Segment Start: Document passage

BaseModel guards the door. @dataclass carries the luggage. TypedDict labels the rooms. Each has a role — do not use BaseModel everywhere, and do not skip it where validation matters.

5️⃣ FIELD VALIDATION — CATCHING INDUSTRIAL ERRORS BEFORE THEY PROPAGATE

Pydantic's Field constraints and @field_validator decorators are your first line of defense against LLM hallucination reaching production systems. They do not make LLM output correct — structured outputs make correctness checkable, not guaranteed. But they catch physically impossible values, out-of-range readings, and malformed codes before they reach your dashboard or alert system.

Three categories of validation that matter operationally:

▸ Physical range: motor temperature cannot be -500°C or 5000°C. Load current has a physical maximum.
▸ Format constraints: alarm codes must match the pattern E-\d{3}. Line IDs follow a plant naming convention.
▸ Logical constraints: confidence must be 0.0–1.0. Estimated downtime cannot be negative. Evidence list should not be empty.

CONCEPT CELL

Field constraints and custom validators — physical range and format checks

concept

Add Field constraints and @field_validator decorators to the FaultReport schema that catch physically impossible or malformed LLM outputs.

Python

import re
from enum import Enum
from pydantic import BaseModel, Field, field_validator, ValidationError

class Severity(str, Enum):
    CRITICAL = "CRITICAL"
    HIGH = "HIGH"
    MEDIUM = "MEDIUM"
    LOW = "LOW"

Segment End: Document passage
Segment Start: Given data

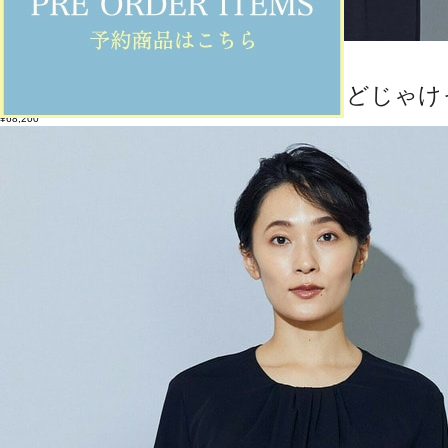
wb
テーラードジャケット
(てーらーどじゃけ
¥68,200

Segment End: Given data

» Assigned task A
Reproduce the passage on Pydantic field validation from "Pydantic's Field constraints" to "plant naming convention.".
» Assigned task B
According to the passage on Pydantic field validation, what pattern must alarm codes match?
The material comes from a different source than the passage on Pydantic field validation.

» Exercise solution A
Pydantic's Field constraints and @field_validator decorators are your first line of defense against LLM hallucination reaching production systems. They do not make LLM output correct — structured outputs make correctness checkable, not guaranteed. But they catch physically impossible values, out-of-range readings, and malformed codes before they reach your dashboard or alert system.

Three categories of validation that matter operationally:

▸ Physical range: motor temperature cannot be -500°C or 5000°C. Load current has a physical maximum.
▸ Format constraints: alarm codes must match the pattern E-\d{3}. Line IDs follow a plant naming convention.

» Exercise solution B
Alarm codes must match the pattern E-\d{3}.